● **Task**: Below are records that contain pictures; transcribe the text exactly and omit the pictures.

Records from a collection

────────────────────

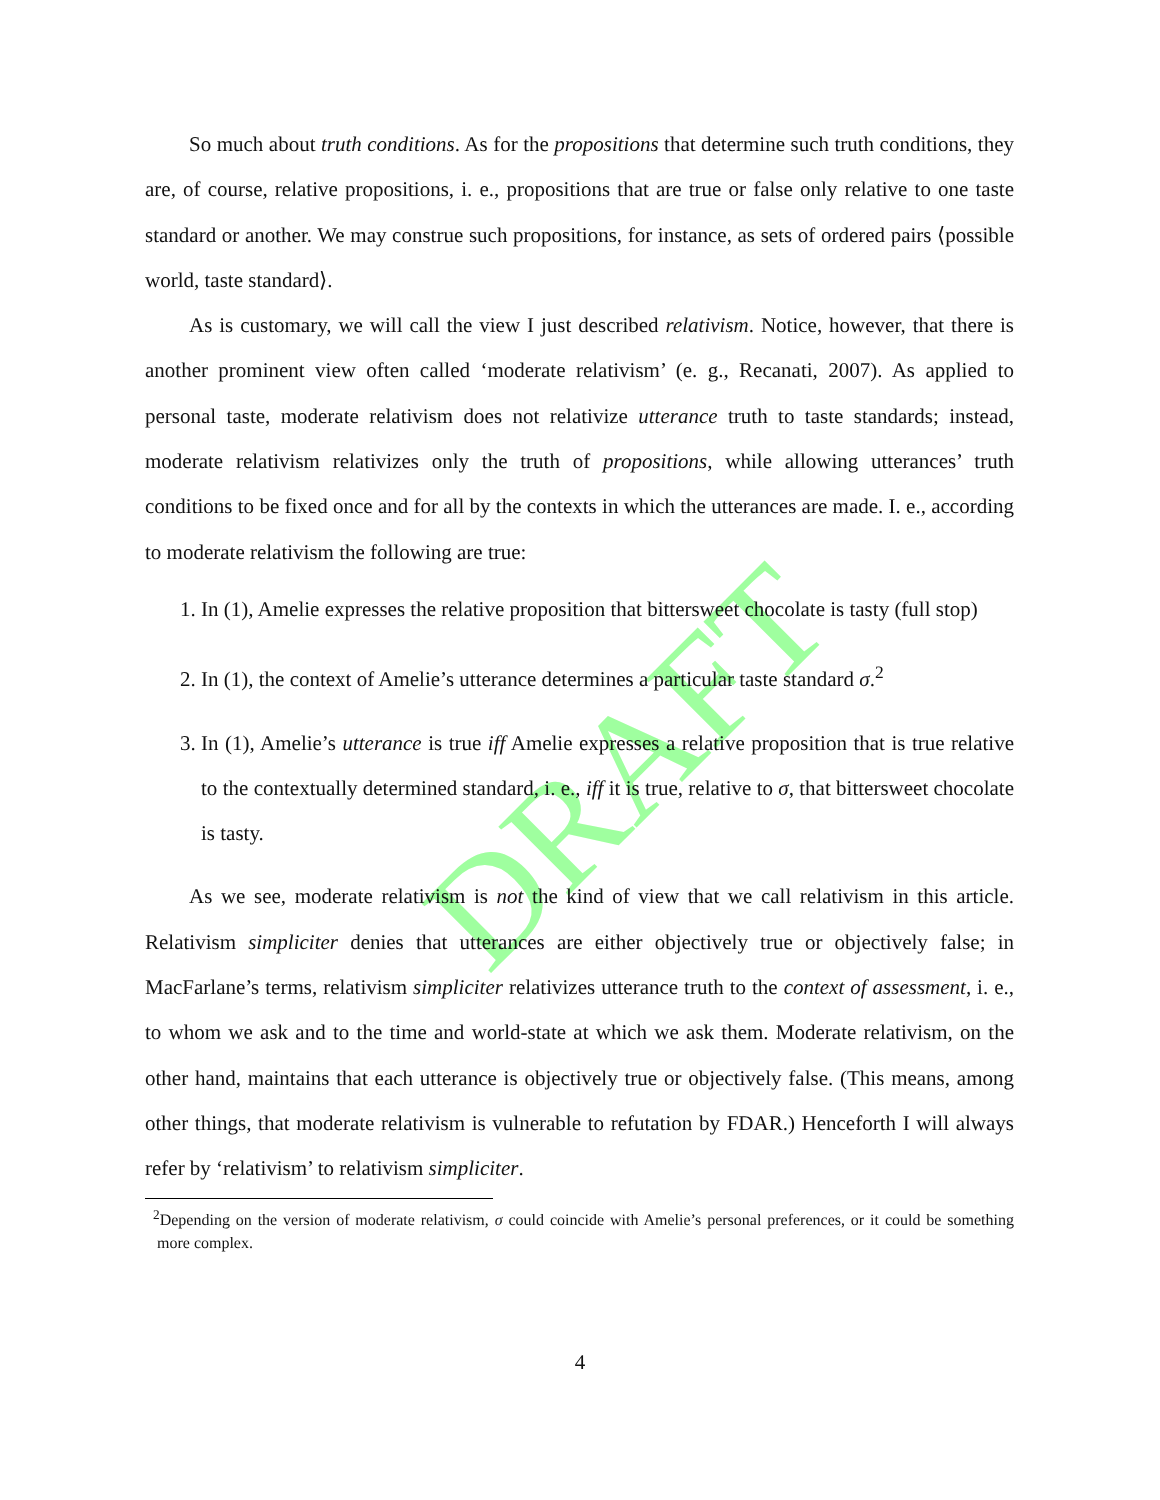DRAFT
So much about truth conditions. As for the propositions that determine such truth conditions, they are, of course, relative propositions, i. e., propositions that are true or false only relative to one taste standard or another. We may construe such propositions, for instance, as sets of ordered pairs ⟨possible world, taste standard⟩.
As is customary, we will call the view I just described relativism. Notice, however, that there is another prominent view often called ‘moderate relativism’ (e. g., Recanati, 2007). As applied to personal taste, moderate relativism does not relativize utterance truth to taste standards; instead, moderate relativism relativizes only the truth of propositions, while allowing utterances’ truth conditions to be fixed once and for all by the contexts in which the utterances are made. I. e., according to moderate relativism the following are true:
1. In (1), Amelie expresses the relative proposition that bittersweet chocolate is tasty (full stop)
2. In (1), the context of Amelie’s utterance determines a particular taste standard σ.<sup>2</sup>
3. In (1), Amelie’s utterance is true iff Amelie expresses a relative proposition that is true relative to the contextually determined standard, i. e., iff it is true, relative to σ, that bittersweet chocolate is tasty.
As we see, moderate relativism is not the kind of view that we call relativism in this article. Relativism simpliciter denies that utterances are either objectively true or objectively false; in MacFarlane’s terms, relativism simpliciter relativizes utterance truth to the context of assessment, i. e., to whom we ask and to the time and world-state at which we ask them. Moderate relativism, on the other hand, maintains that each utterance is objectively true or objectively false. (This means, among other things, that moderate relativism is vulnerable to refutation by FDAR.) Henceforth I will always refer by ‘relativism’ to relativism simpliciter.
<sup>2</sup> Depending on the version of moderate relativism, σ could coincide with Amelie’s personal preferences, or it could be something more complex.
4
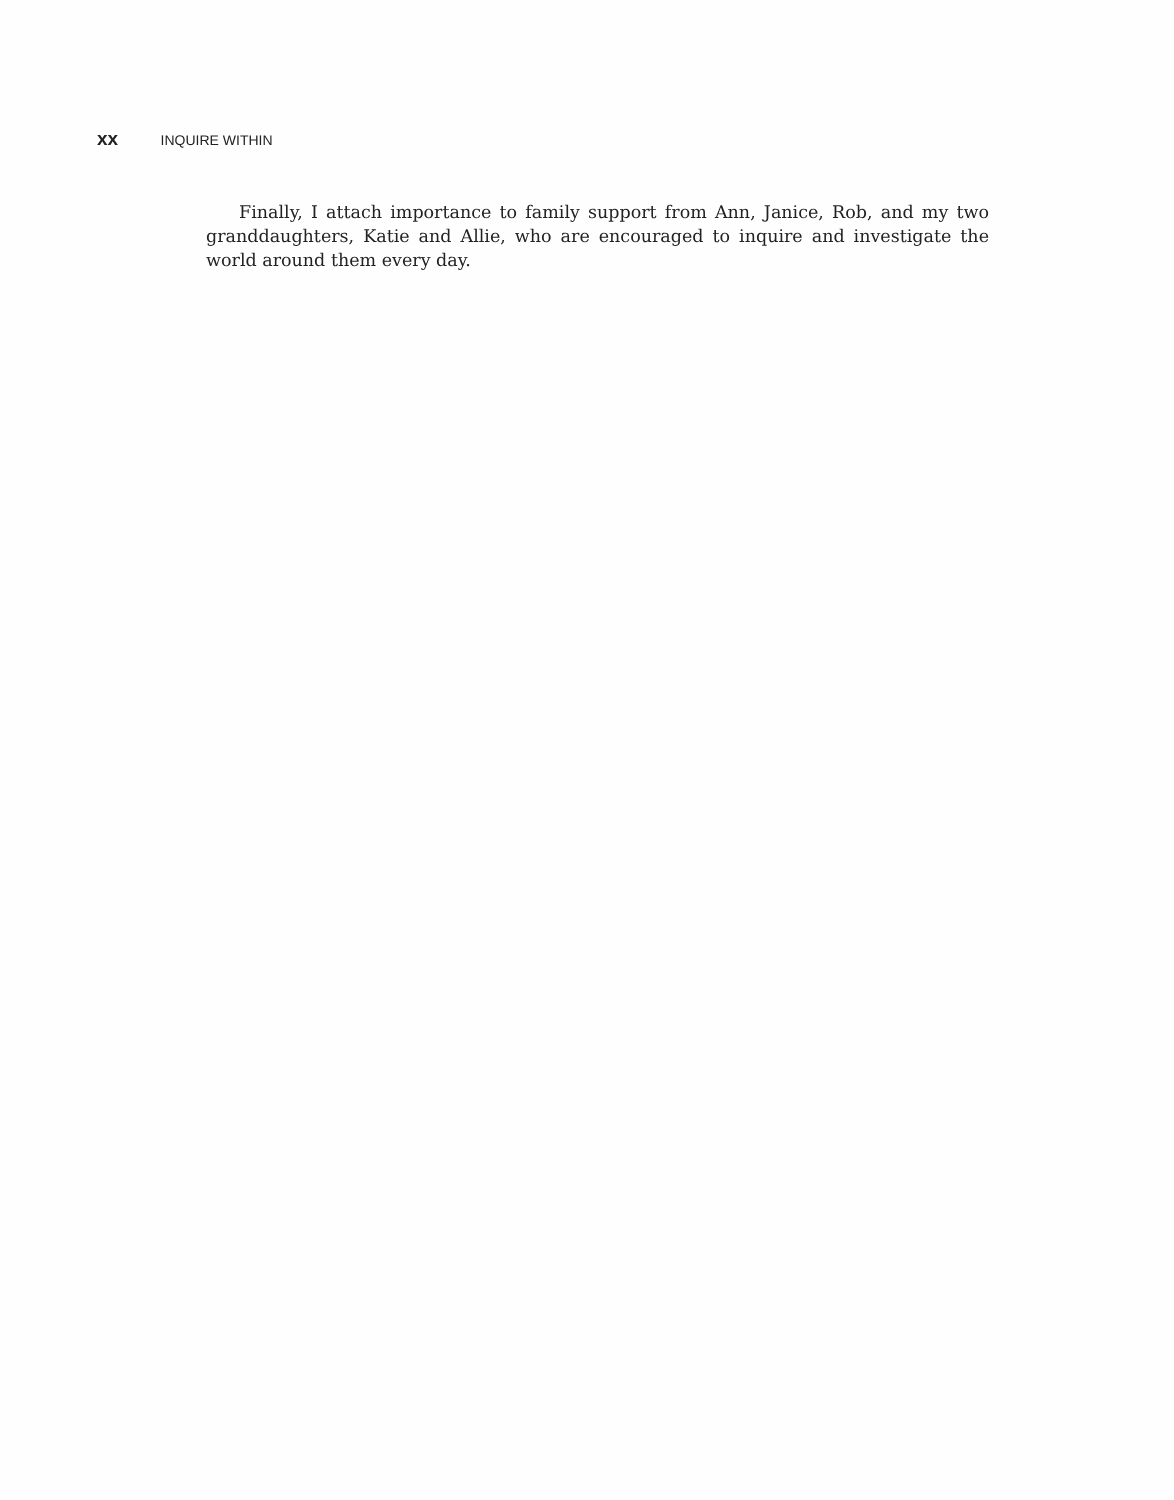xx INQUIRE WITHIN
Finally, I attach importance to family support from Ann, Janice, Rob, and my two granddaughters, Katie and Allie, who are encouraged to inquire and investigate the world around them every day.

────────────────────

● **Reply to the exercise**:
DRAFT
So much about truth conditions. As for the propositions that determine such truth conditions, they are, of course, relative propositions, i. e., propositions that are true or false only relative to one taste standard or another. We may construe such propositions, for instance, as sets of ordered pairs ⟨possible world, taste standard⟩.
As is customary, we will call the view I just described relativism. Notice, however, that there is another prominent view often called ‘moderate relativism’ (e. g., Recanati, 2007). As applied to personal taste, moderate relativism does not relativize utterance truth to taste standards; instead, moderate relativism relativizes only the truth of propositions, while allowing utterances’ truth conditions to be fixed once and for all by the contexts in which the utterances are made. I. e., according to moderate relativism the following are true:
1. In (1), Amelie expresses the relative proposition that bittersweet chocolate is tasty (full stop)
2. In (1), the context of Amelie’s utterance determines a particular taste standard σ.<sup>2</sup>
3. In (1), Amelie’s utterance is true iff Amelie expresses a relative proposition that is true relative to the contextually determined standard, i. e., iff it is true, relative to σ, that bittersweet chocolate is tasty.
As we see, moderate relativism is not the kind of view that we call relativism in this article. Relativism simpliciter denies that utterances are either objectively true or objectively false; in MacFarlane’s terms, relativism simpliciter relativizes utterance truth to the context of assessment, i. e., to whom we ask and to the time and world-state at which we ask them. Moderate relativism, on the other hand, maintains that each utterance is objectively true or objectively false. (This means, among other things, that moderate relativism is vulnerable to refutation by FDAR.) Henceforth I will always refer by ‘relativism’ to relativism simpliciter.
<sup>2</sup> Depending on the version of moderate relativism, σ could coincide with Amelie’s personal preferences, or it could be something more complex.
4
xx INQUIRE WITHIN
Finally, I attach importance to family support from Ann, Janice, Rob, and my two granddaughters, Katie and Allie, who are encouraged to inquire and investigate the world around them every day.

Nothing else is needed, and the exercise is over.